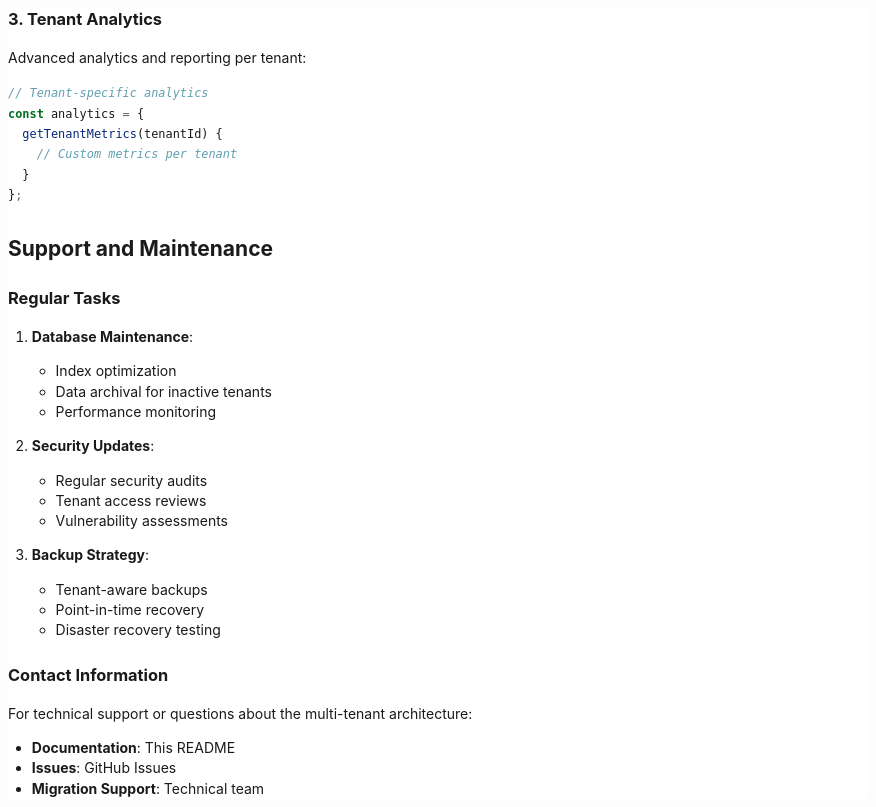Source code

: ### 3. Tenant Analytics

Advanced analytics and reporting per tenant:

```javascript
// Tenant-specific analytics
const analytics = {
  getTenantMetrics(tenantId) {
    // Custom metrics per tenant
  }
};
```

## Support and Maintenance

### Regular Tasks

1. **Database Maintenance**:
   - Index optimization
   - Data archival for inactive tenants
   - Performance monitoring

2. **Security Updates**:
   - Regular security audits
   - Tenant access reviews
   - Vulnerability assessments

3. **Backup Strategy**:
   - Tenant-aware backups
   - Point-in-time recovery
   - Disaster recovery testing

### Contact Information

For technical support or questions about the multi-tenant architecture:

- **Documentation**: This README
- **Issues**: GitHub Issues
- **Migration Support**: Technical team 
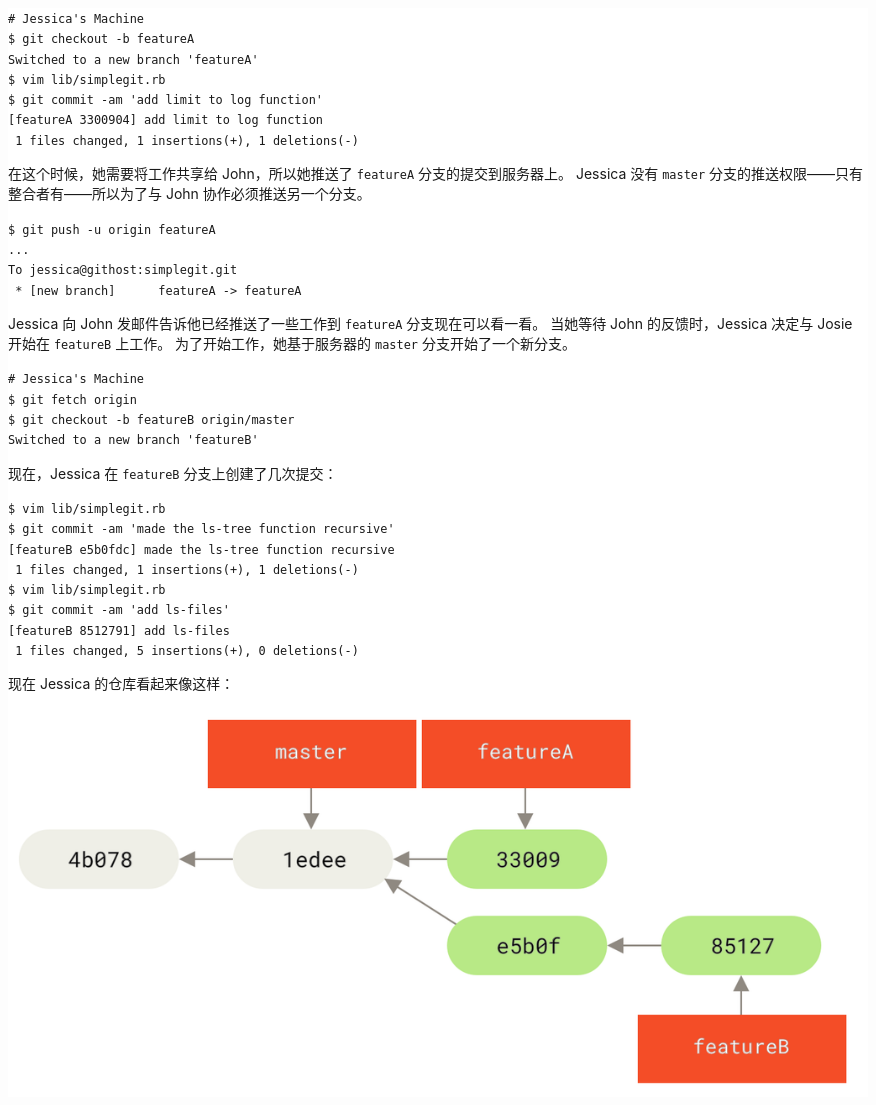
```shell
# Jessica's Machine
$ git checkout -b featureA
Switched to a new branch 'featureA'
$ vim lib/simplegit.rb
$ git commit -am 'add limit to log function'
[featureA 3300904] add limit to log function
 1 files changed, 1 insertions(+), 1 deletions(-)
```

在这个时候，她需要将工作共享给 John，所以她推送了 `featureA`
分支的提交到服务器上。 Jessica 没有 `master`
分支的推送权限——只有整合者有——所以为了与 John 协作必须推送另一个分支。

```shell
$ git push -u origin featureA
...
To jessica@githost:simplegit.git
 * [new branch]      featureA -> featureA
```

Jessica 向 John 发邮件告诉他已经推送了一些工作到 `featureA`
分支现在可以看一看。 当她等待 John 的反馈时，Jessica 决定与 Josie 开始在
`featureB` 上工作。 为了开始工作，她基于服务器的 `master`
分支开始了一个新分支。

```shell
# Jessica's Machine
$ git fetch origin
$ git checkout -b featureB origin/master
Switched to a new branch 'featureB'
```

现在，Jessica 在 `featureB` 分支上创建了几次提交：

```shell
$ vim lib/simplegit.rb
$ git commit -am 'made the ls-tree function recursive'
[featureB e5b0fdc] made the ls-tree function recursive
 1 files changed, 1 insertions(+), 1 deletions(-)
$ vim lib/simplegit.rb
$ git commit -am 'add ls-files'
[featureB 8512791] add ls-files
 1 files changed, 5 insertions(+), 0 deletions(-)
```

现在 Jessica 的仓库看起来像这样：

![Jessica 的初始提交历史。](../../../../../images/progit/managed-team-1.png)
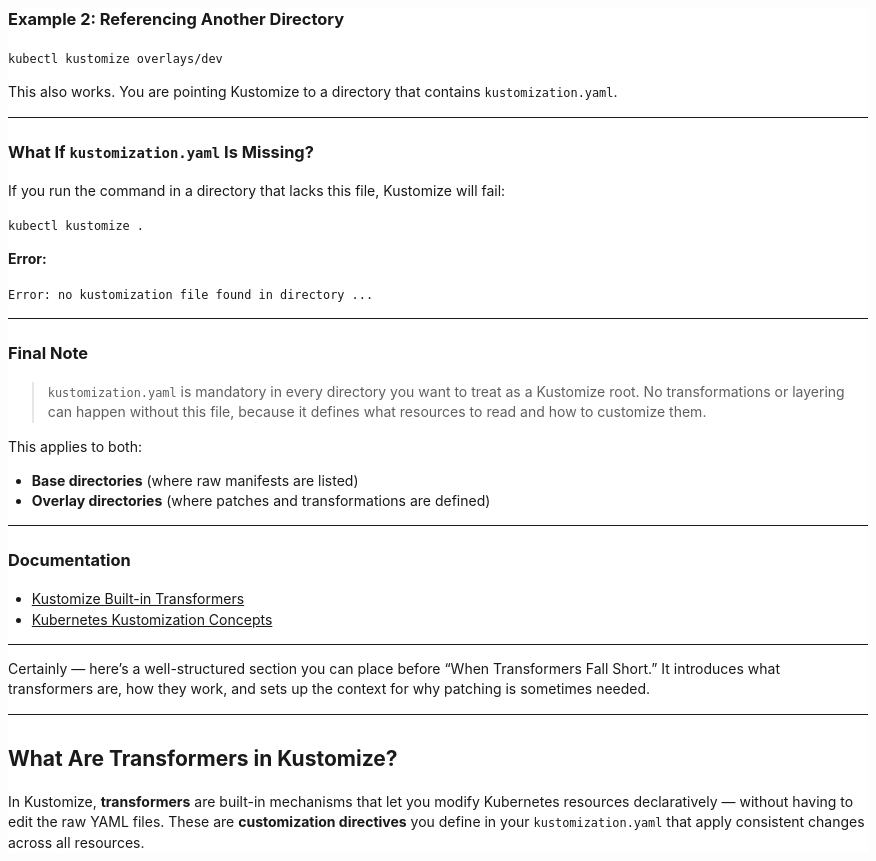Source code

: ### Example 2: Referencing Another Directory

```bash
kubectl kustomize overlays/dev
```

This also works. You are pointing Kustomize to a directory that contains `kustomization.yaml`.

---

### What If `kustomization.yaml` Is Missing?

If you run the command in a directory that lacks this file, Kustomize will fail:

```bash
kubectl kustomize .
```

**Error:**

```
Error: no kustomization file found in directory ...
```

---

### Final Note

> `kustomization.yaml` is mandatory in every directory you want to treat as a Kustomize root.
> No transformations or layering can happen without this file, because it defines what resources to read and how to customize them.

This applies to both:

* **Base directories** (where raw manifests are listed)
* **Overlay directories** (where patches and transformations are defined)

---

### Documentation

* [Kustomize Built-in Transformers](https://kubectl.docs.kubernetes.io/references/kustomize/builtins/)
* [Kubernetes Kustomization Concepts](https://kubernetes.io/docs/tasks/manage-kubernetes-objects/kustomization/)

---

Certainly — here’s a well-structured section you can place before “When Transformers Fall Short.” It introduces what transformers are, how they work, and sets up the context for why patching is sometimes needed.

---

## What Are Transformers in Kustomize?

In Kustomize, **transformers** are built-in mechanisms that let you modify Kubernetes resources declaratively — without having to edit the raw YAML files. These are **customization directives** you define in your `kustomization.yaml` that apply consistent changes across all resources.
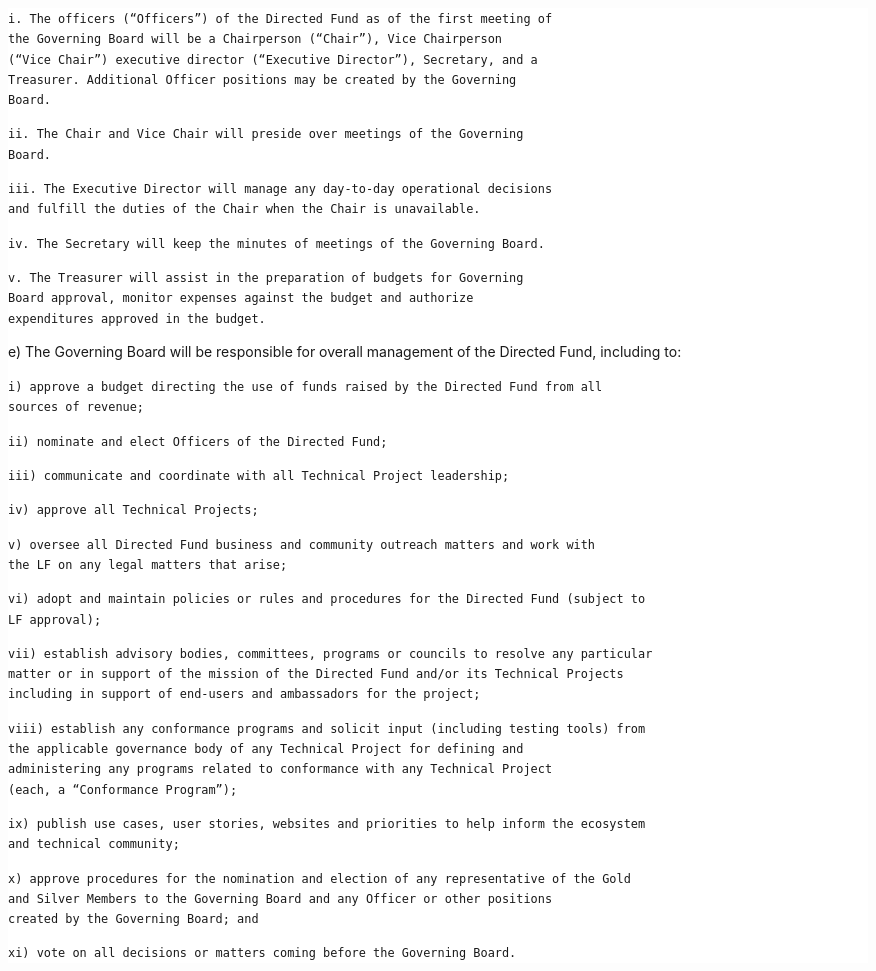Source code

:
 ```
i. The officers (“Officers”) of the Directed Fund as of the first meeting of
the Governing Board will be a Chairperson (“Chair”), Vice Chairperson
(“Vice Chair”) executive director (“Executive Director”), Secretary, and a
Treasurer. Additional Officer positions may be created by the Governing
Board.
```
```
ii. The Chair and Vice Chair will preside over meetings of the Governing
Board.
```
```
iii. The Executive Director will manage any day-to-day operational decisions
and fulfill the duties of the Chair when the Chair is unavailable.
```
```
iv. The Secretary will keep the minutes of meetings of the Governing Board.
```
```
v. The Treasurer will assist in the preparation of budgets for Governing
Board approval, monitor expenses against the budget and authorize
expenditures approved in the budget.
```
e) The Governing Board will be responsible for overall management of the Directed Fund,
including to:

```
i) approve a budget directing the use of funds raised by the Directed Fund from all
sources of revenue;
```
```
ii) nominate and elect Officers of the Directed Fund;
```
```
iii) communicate and coordinate with all Technical Project leadership;
```
```
iv) approve all Technical Projects;
```
```
v) oversee all Directed Fund business and community outreach matters and work with
the LF on any legal matters that arise;
```

```
vi) adopt and maintain policies or rules and procedures for the Directed Fund (subject to
LF approval);
```
```
vii) establish advisory bodies, committees, programs or councils to resolve any particular
matter or in support of the mission of the Directed Fund and/or its Technical Projects
including in support of end-users and ambassadors for the project;
```
```
viii) establish any conformance programs and solicit input (including testing tools) from
the applicable governance body of any Technical Project for defining and
administering any programs related to conformance with any Technical Project
(each, a “Conformance Program”);
```
```
ix) publish use cases, user stories, websites and priorities to help inform the ecosystem
and technical community;
```
```
x) approve procedures for the nomination and election of any representative of the Gold
and Silver Members to the Governing Board and any Officer or other positions
created by the Governing Board; and
```
```
xi) vote on all decisions or matters coming before the Governing Board.
```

- - -

◆ DIRECTIONS FOR THIS TASK
Every record above must be printed exactly, except for its images.

◆ ANSWER TO THIS EXERCISE
Source code

: ### 3. Tenant Analytics

Advanced analytics and reporting per tenant:

```javascript
// Tenant-specific analytics
const analytics = {
  getTenantMetrics(tenantId) {
    // Custom metrics per tenant
  }
};
```

## Support and Maintenance

### Regular Tasks

1. **Database Maintenance**:
   - Index optimization
   - Data archival for inactive tenants
   - Performance monitoring

2. **Security Updates**:
   - Regular security audits
   - Tenant access reviews
   - Vulnerability assessments

3. **Backup Strategy**:
   - Tenant-aware backups
   - Point-in-time recovery
   - Disaster recovery testing

### Contact Information

For technical support or questions about the multi-tenant architecture:

- **Documentation**: This README
- **Issues**: GitHub Issues
- **Migration Support**: Technical team 
```shell
# Jessica's Machine
$ git checkout -b featureA
Switched to a new branch 'featureA'
$ vim lib/simplegit.rb
$ git commit -am 'add limit to log function'
[featureA 3300904] add limit to log function
 1 files changed, 1 insertions(+), 1 deletions(-)
```

在这个时候，她需要将工作共享给 John，所以她推送了 `featureA`
分支的提交到服务器上。 Jessica 没有 `master`
分支的推送权限——只有整合者有——所以为了与 John 协作必须推送另一个分支。

```shell
$ git push -u origin featureA
...
To jessica@githost:simplegit.git
 * [new branch]      featureA -> featureA
```

Jessica 向 John 发邮件告诉他已经推送了一些工作到 `featureA`
分支现在可以看一看。 当她等待 John 的反馈时，Jessica 决定与 Josie 开始在
`featureB` 上工作。 为了开始工作，她基于服务器的 `master`
分支开始了一个新分支。

```shell
# Jessica's Machine
$ git fetch origin
$ git checkout -b featureB origin/master
Switched to a new branch 'featureB'
```

现在，Jessica 在 `featureB` 分支上创建了几次提交：

```shell
$ vim lib/simplegit.rb
$ git commit -am 'made the ls-tree function recursive'
[featureB e5b0fdc] made the ls-tree function recursive
 1 files changed, 1 insertions(+), 1 deletions(-)
$ vim lib/simplegit.rb
$ git commit -am 'add ls-files'
[featureB 8512791] add ls-files
 1 files changed, 5 insertions(+), 0 deletions(-)
```

现在 Jessica 的仓库看起来像这样：

![Jessica 的初始提交历史。](../../../../../images/progit/managed-team-1.png)
Source code

: ### Example 2: Referencing Another Directory

```bash
kubectl kustomize overlays/dev
```

This also works. You are pointing Kustomize to a directory that contains `kustomization.yaml`.

---

### What If `kustomization.yaml` Is Missing?

If you run the command in a directory that lacks this file, Kustomize will fail:

```bash
kubectl kustomize .
```

**Error:**

```
Error: no kustomization file found in directory ...
```

---

### Final Note

> `kustomization.yaml` is mandatory in every directory you want to treat as a Kustomize root.
> No transformations or layering can happen without this file, because it defines what resources to read and how to customize them.

This applies to both:

* **Base directories** (where raw manifests are listed)
* **Overlay directories** (where patches and transformations are defined)

---

### Documentation

* [Kustomize Built-in Transformers](https://kubectl.docs.kubernetes.io/references/kustomize/builtins/)
* [Kubernetes Kustomization Concepts](https://kubernetes.io/docs/tasks/manage-kubernetes-objects/kustomization/)

---

Certainly — here’s a well-structured section you can place before “When Transformers Fall Short.” It introduces what transformers are, how they work, and sets up the context for why patching is sometimes needed.

---

## What Are Transformers in Kustomize?

In Kustomize, **transformers** are built-in mechanisms that let you modify Kubernetes resources declaratively — without having to edit the raw YAML files. These are **customization directives** you define in your `kustomization.yaml` that apply consistent changes across all resources.
Source code

:
 ```
i. The officers (“Officers”) of the Directed Fund as of the first meeting of
the Governing Board will be a Chairperson (“Chair”), Vice Chairperson
(“Vice Chair”) executive director (“Executive Director”), Secretary, and a
Treasurer. Additional Officer positions may be created by the Governing
Board.
```
```
ii. The Chair and Vice Chair will preside over meetings of the Governing
Board.
```
```
iii. The Executive Director will manage any day-to-day operational decisions
and fulfill the duties of the Chair when the Chair is unavailable.
```
```
iv. The Secretary will keep the minutes of meetings of the Governing Board.
```
```
v. The Treasurer will assist in the preparation of budgets for Governing
Board approval, monitor expenses against the budget and authorize
expenditures approved in the budget.
```
e) The Governing Board will be responsible for overall management of the Directed Fund,
including to:

```
i) approve a budget directing the use of funds raised by the Directed Fund from all
sources of revenue;
```
```
ii) nominate and elect Officers of the Directed Fund;
```
```
iii) communicate and coordinate with all Technical Project leadership;
```
```
iv) approve all Technical Projects;
```
```
v) oversee all Directed Fund business and community outreach matters and work with
the LF on any legal matters that arise;
```

```
vi) adopt and maintain policies or rules and procedures for the Directed Fund (subject to
LF approval);
```
```
vii) establish advisory bodies, committees, programs or councils to resolve any particular
matter or in support of the mission of the Directed Fund and/or its Technical Projects
including in support of end-users and ambassadors for the project;
```
```
viii) establish any conformance programs and solicit input (including testing tools) from
the applicable governance body of any Technical Project for defining and
administering any programs related to conformance with any Technical Project
(each, a “Conformance Program”);
```
```
ix) publish use cases, user stories, websites and priorities to help inform the ecosystem
and technical community;
```
```
x) approve procedures for the nomination and election of any representative of the Gold
and Silver Members to the Governing Board and any Officer or other positions
created by the Governing Board; and
```
```
xi) vote on all decisions or matters coming before the Governing Board.
```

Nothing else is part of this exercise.